Returning to the Emeraude, there was time for a brisk swim in the surprisingly chilly waters before the captain weighed anchor. Most Halong tours feature a stop to look at impressive (but somewhat touristy) caves or to climb upwards for a panoramic view of the bay. This can be a great excuse to stretch your legs or just to jump back in the kayak for another paddle. Either way, by the time your boat stops for the night, you'll be ready for a cold beer.
As the rumble of the Emeraude engines faded away, a higher-pitched note started up and the Emeraude's tender sped off into the dusk.
Twenty minutes later, it returned and almost immediately the passengers were summoned below for the freshest of seafood dinners, its ingredients sourced from a floating fishing village tucked around the headland. The prawns were an explosion of lemongrass and butter; an unnamed white fish melted in the mouth, and a typically French tarte au chocolat sealed the deal.
All that remained was to select a chair on the upper deck, sit back and watch the moon rise from behind Le Crapaud (the Toad) and cast its silvery light on La Limace (the Slug). Something told me that Halong's colonial cartographers were rather more immune to the bay's charms than its modern-day visitors.
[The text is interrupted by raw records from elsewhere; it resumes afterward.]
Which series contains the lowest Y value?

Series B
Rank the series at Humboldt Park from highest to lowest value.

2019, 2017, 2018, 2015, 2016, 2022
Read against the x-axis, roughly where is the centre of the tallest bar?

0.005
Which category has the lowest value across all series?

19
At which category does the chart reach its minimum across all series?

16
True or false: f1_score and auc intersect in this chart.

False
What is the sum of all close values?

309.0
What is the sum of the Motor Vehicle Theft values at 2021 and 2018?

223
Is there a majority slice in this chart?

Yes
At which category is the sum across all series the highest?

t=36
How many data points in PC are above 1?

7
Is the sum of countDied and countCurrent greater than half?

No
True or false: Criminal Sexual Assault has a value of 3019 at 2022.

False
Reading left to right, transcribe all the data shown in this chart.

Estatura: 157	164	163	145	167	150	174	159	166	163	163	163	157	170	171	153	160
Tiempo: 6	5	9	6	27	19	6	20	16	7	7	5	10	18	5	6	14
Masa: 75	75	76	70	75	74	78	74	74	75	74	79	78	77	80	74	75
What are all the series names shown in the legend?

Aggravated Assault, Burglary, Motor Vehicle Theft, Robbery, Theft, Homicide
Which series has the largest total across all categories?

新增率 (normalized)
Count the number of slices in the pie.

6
With fish splashing in the night and the lights of tiny fishing boats flashing in the distance, I reflected on the periodical sightings of sea monsters in the area. It is rumoured that the great dragons that formed Halong Bay found it too beautiful to leave, making their home permanently in its placid waters.
Nervous kayakers should take note.
Getting there: Vietnam Airlines (020-3263 2062; vietnamairlines.com) flies non-stop from Gatwick to Hanoi and Ho Chi Minh City twice weekly. The writer travelled with Kuoni (01306 747002; kuoni.co.uk), which offers tailor-made tours to Vietnam.
More information: The Foreign Office warns of “a number of fatal boat accidents in Vietnam, including two accidents involving foreign nationals in Halong Bay”. The advice says the Vietnamese government is reviewing safety standards on board boats.